Let \( A \) be an \( m \times n \) with \( m\geq n \) matrix with rank \( r \), and let its singular value decomposition (SVD) be given by \( A = U \Sigma V^T \), where \( U \) is an \( m \times m \) orthonormal matrix, \( \Sigma \) is an \( m \times n \) diagonal matrix with non-negative entries \( \sigma_1 \geq \sigma_2 \geq \dots \geq \sigma_n > 0 \), and \( V \) is an \( n \times n \) orthonormal matrix. Show that the Frobenius norm of \( A \) is equal to the square root of the sum of the squares of the singular values.

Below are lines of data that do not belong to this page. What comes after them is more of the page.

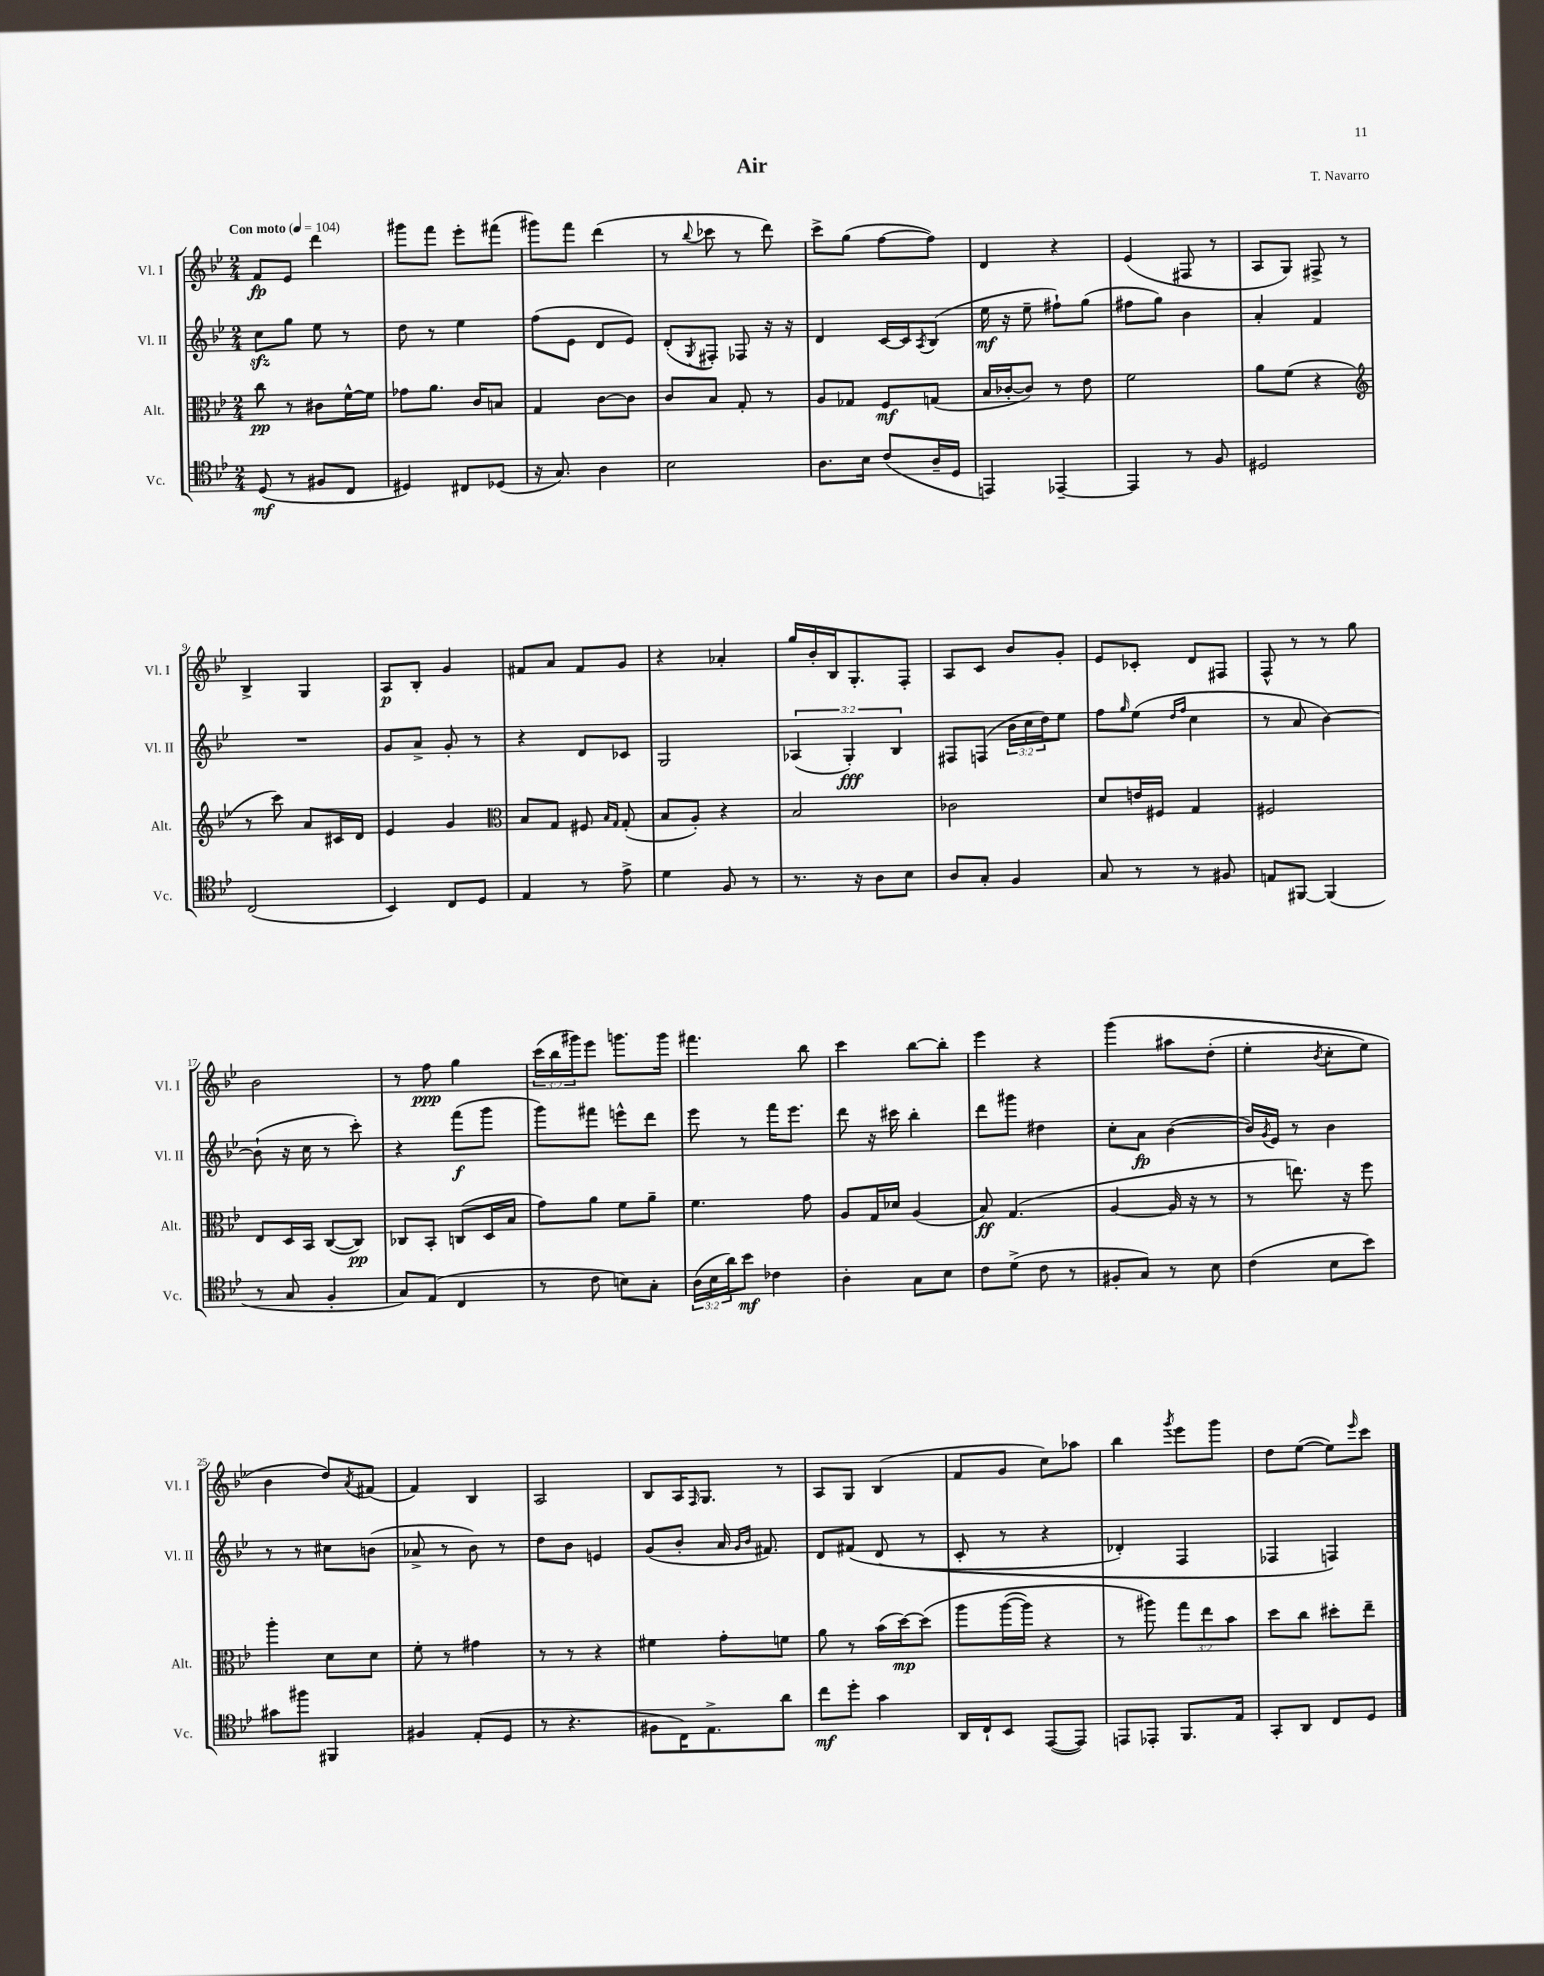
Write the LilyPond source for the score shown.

\header { title = "Air" composer = "T. Navarro" }
<<
\new StaffGroup <<
\new Staff = "s0" \with { instrumentName = "Vl. I" shortInstrumentName = "Vl. I" } {
    \clef treble \key bes \major \numericTimeSignature \time 2/4 \override Staff.TupletNumber.text = #tuplet-number::calc-fraction-text \tempo "Con moto" 4 = 104
    f'8\fp ees'8 d'''4 |
    gis'''8 f'''8 ees'''8-. fis'''8( |
    gis'''8) f'''8 d'''4( |
    r8 \appoggiatura { bes''8 } ces'''8 r8 d'''8) |
    c'''8-> g''8( f''8~ f''8) |
    d'4 r4 |
    ees'4( fis8 r8 |
    a8 g8) fis8-> r8 |
    bes4-> g4 |
    a8\p bes8-. g'4 |
    fis'8 a'8 fis'8 g'8 |
    r4 aes'4-. |
    g''16 bes'16-. bes16 g8.-. f8-. |
    a8 c'8 bes'8 g'8-. |
    ees'8 ces'8-. d'8 fis8 |
    f8-^ r8 r8 g''8 |
    bes'2 |
    r8 f''8\ppp g''4 |
    \tuplet 3/2 { c'''16( bes''16 gis'''16) } ees'''8 g'''8. g'''16 |
    fis'''4. bes''8 |
    c'''4 bes''8~ bes''8-. |
    ees'''4 r4 |
    g'''4\( ais''8 d''8-.( |
    ees''4-. \acciaccatura { bes'8 } c''8-. ees''8) |
    bes'4 d''8\) \acciaccatura { a'8 } fis'8( |
    f'4) bes4 |
    a2 |
    bes8 a16 \grace { f16 } g8. r8 |
    a8 g8 bes4( |
    f'8 g'8 c''8) aes''8 |
    bes''4 \acciaccatura { g'''8 } ees'''8 g'''8 |
    d''8 ees''8~( ees''8) \grace { ees'''16 } c'''8 \bar "|." |
}
\new Staff = "s1" \with { instrumentName = "Vl. II" shortInstrumentName = "Vl. II" } {
    \clef treble \key bes \major \numericTimeSignature \time 2/4 \override Staff.TupletNumber.text = #tuplet-number::calc-fraction-text
    c''8\sfz g''8 ees''8 r8 |
    d''8 r8 ees''4 |
    f''8( ees'8 d'8 ees'8) |
    d'8-.( \acciaccatura { g8 } fis8-.) fes8 r16 r16 |
    d'4 c'16~ c'16 \acciaccatura { a8 } bes8( |
    ees''16\mf r16 ees''8-- fis''8-!) g''8( |
    fis''8 g''8) bes'4 |
    a'4-. f'4 |
    R2 |
    g'8 a'8-> g'8-. r8 |
    r4 d'8 ces'8 |
    g2 |
    \tuplet 3/2 { aes4( g4-.\fff) bes4 } |
    fis8 f8( \tuplet 3/2 { bes'16 c''16 d''16) } ees''8 |
    f''8 \grace { g''16 } ees''8( \grace { d''16 f''16 } c''4 |
    r8 a'8 bes'4~) |
    bes'8-!( r16 c''16 r8 c'''8-.) |
    r4 f'''8\f( g'''8 |
    g'''8) fis'''8 e'''8-^ d'''8 |
    ees'''8 r8 f'''16 ees'''8. |
    d'''8 r16 cis'''16 bes''4-. |
    d'''8 gis'''8 dis''4 |
    c''8-. a'8\fp bes'4~( |
    bes'16) \acciaccatura { g'8 } ees'16 r8 bes'4 |
    r8 r8 cis''8 b'8( |
    aes'8-> r8 bes'8) r8 |
    d''8 bes'8 e'4 |
    g'8( bes'8-. a'16 \grace { g'16 bes'16 } fis'8.) |
    d'8 fis'8\( d'8( r8 |
    c'8-. r8 r4 |
    des'4-.) f4 |
    fes4 f4\) \bar "|." |
}
\new Staff = "s2" \with { instrumentName = "Alt." shortInstrumentName = "Alt." } {
    \clef alto \key bes \major \numericTimeSignature \time 2/4 \override Staff.TupletNumber.text = #tuplet-number::calc-fraction-text
    c''8\pp r8 cis'8 f'16~-^ f'16 |
    ges'8 a'8. c'16 b8 |
    g4 c'8~ c'8 |
    c'8 bes8 g8-. r8 |
    a8 ges8 f8\mf g8( |
    bes16 ces'16~-. ces'8) r8 ees'8 |
    f'2 |
    a'8 f'8( r4 |
    \clef treble r8 c'''8) a'8 cis'16 d'16 |
    ees'4 g'4 |
    \clef alto bes8 g8 fis8 \grace { bes16 g16 } g8-.( |
    bes8 a8-.) r4 |
    bes2 |
    ces'2 |
    d'8 e'16 fis16 g4 |
    fis2 |
    ees8 d16 bes,16 c8~( c8\pp) |
    ces8 bes,8-. c8( d16 bes16 |
    g'8) a'8 f'8 a'8-- |
    f'4. g'8 |
    a8 g16 des'16 a4( |
    bes8\ff) g4.( |
    a4~ a16 r16 r8 |
    r8 e''8.) r16 f''8 |
    a''4-. d'8 d'8 |
    f'8-. r8 gis'4 |
    r8 r8 r4 |
    fis'4 g'8-. f'8 |
    a'8 r8 bes'16( d''16~\mp) d''8\( |
    a''8 a''16~( a''16) r4 |
    r8 ais''8\) \tuplet 3/2 { g''8 ees''8 bes'8 } |
    d''8 c''8 dis''8-. ees''8-- \bar "|." |
}
\new Staff = "s3" \with { instrumentName = "Vc." shortInstrumentName = "Vc." } {
    \clef tenor \key bes \major \numericTimeSignature \time 2/4 \override Staff.TupletNumber.text = #tuplet-number::calc-fraction-text
    d8\mf( r8 fis8 c8 |
    dis4) cis8 des8( |
    r16 g8.) a4 |
    bes2 |
    a8. bes16 c'8( a16-- d16 |
    e,4) ees,4~-- |
    ees,4 r8 f8 |
    dis2 |
    c2( |
    bes,4) c8 d8 |
    ees4 r8 ees'8-> |
    d'4 f8 r8 |
    r8. r16 a8 bes8 |
    a8 g8-. f4 |
    g8 r8 r8 fis8 |
    e8 fis,8~ fis,4( |
    r8 g8 f4-. |
    g8) ees8( c4 |
    r8 c'8 b8) g8-. |
    \tuplet 3/2 { a16( bes16 a'16) } bes'8\mf ces'4 |
    a4-. g8 bes8 |
    c'8 d'8->( c'8 r8 |
    fis8-. g8) r8 bes8 |
    c'4( bes8 bes'8) |
    gis'8 fis''8 fis,4 |
    fis4 ees8-.( d8 |
    r8 r4. |
    fis8 c16) ees8.-> a'8 |
    c''8\mf d''8-. g'4 |
    a,16 c16-! bes,8 ees,8~( ees,8) |
    e,8 ees,8-. f,8. ees16 |
    g,8-. a,8 c8 d8 \bar "|." |
}
>>
>>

Source: ChatGPT, Mathematics for Machine Learning by Deisenroth, Faisal and Ong
Solution
The Frobenius norm is given by,
$$ ||A||^2_F = \sum_{i,j}A^2_{i,j} $$which we can equivalently write (it is not so hard to show this) as
$$ ||A||^2_F = \operatorname{tr}(A^\top A). $$Subbing in the SVD representation of \( A \), we get \begin{align} \operatorname{tr}(A^\top A) &= \operatorname{tr}\left( (U\Sigma V^\top)^\top(U\Sigma V^\top)\right)\\\ &= \operatorname{tr}\left(V\Sigma^\top U^\top U\Sigma V^\top\right) \\\ &= \operatorname{tr}\left(V\Sigma^\top \Sigma V^\top\right). \end{align} We can see by inspection that \( \Sigma^\top\Sigma = \operatorname{diag}(\sigma^2_1, \dots, \sigma^2_n)=\Lambda \). This implies that
$$ [V\Lambda V^\top]_{ii} = \sigma_i^2\mathbf{v}^\top_i\mathbf{v}_i = \sigma_i^2, $$where \( \mathbf{v}_i \) is column \( i \) of \( V \) and the second equality follows from the othonormality of \( V \). Putting it all together we get that
$$ ||A||^2_F = \operatorname{tr}(A^\top A) = \sum_i \sigma_i^2, $$as required.